16% of viewers now watch online rather than paying cable. So cable costs 100s and hulu nothing, no loss of revenue there then. When Hulu started streaming it was a bonus revenue, the numbers using didn't effect the subscription base. Now that significant numbers are using it instead of subscription is it surprising that cable companies move to stop the haemorrhage of income? Its not like the cable companies are refusing to stream it you just have to wait 1 week.

albino boo:

RvLeshrac:

So you're saying that only Hulu exists, there are no longer any other methods for distribution, or revenue streams?

16% of viewers now watch online rather than paying cable. So cable costs 100s and hulu nothing, no loss of revenue there then. When Hulu started streaming it was a bonus revenue, the numbers using didn't effect the subscription base. Now that significant numbers are using it instead of subscription is it surprising that cable companies move to stop the haemorrhage of income? Its not like the cable companies are refusing to stream it you just have to wait 1 week.

I'm sorry, I clearly went the wrong route using by using words instead of funny pictures.

http://theoatmeal.com/comics/game_of_thrones

albino boo:

RvLeshrac:

Because there's absolutely no other way you could ever find to grab those episodes.

Seriously, they can post them same-day and get ad revenue from us, or they can delay them and get nothing.

So your argument is sell it at loss or we steal it?

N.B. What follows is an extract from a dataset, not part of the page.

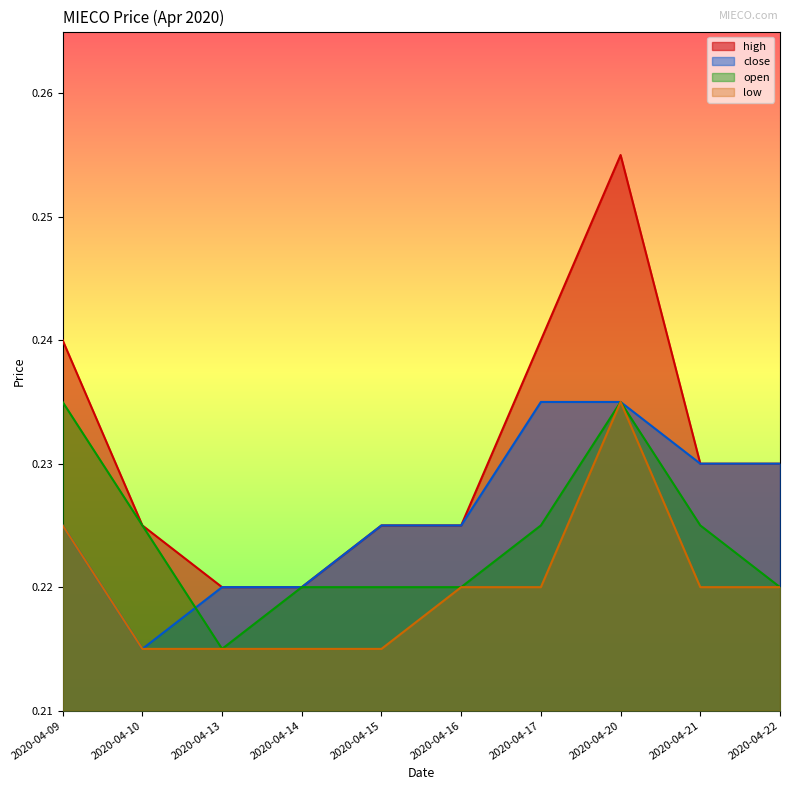

Which category has the lowest value in the open series?

2020-04-13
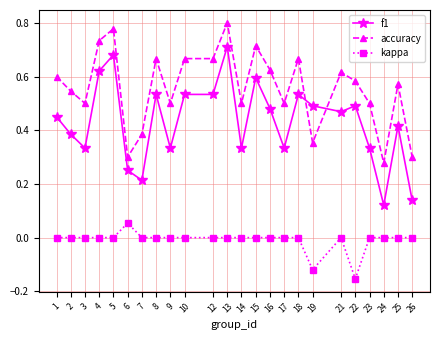

True or false: f1 and kappa intersect in this chart.

False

The money you pay the cable companies doesn't go towards the financing of the shows. At all. That's all paid for by their advertisers. Every single cent you pay the cable company goes to the cable company and nowhere else. That's why most cable channels still have commercials. The ones that don't are "premium" channels that have special arrangements with the cable companies to get a portion of the money you pay for them.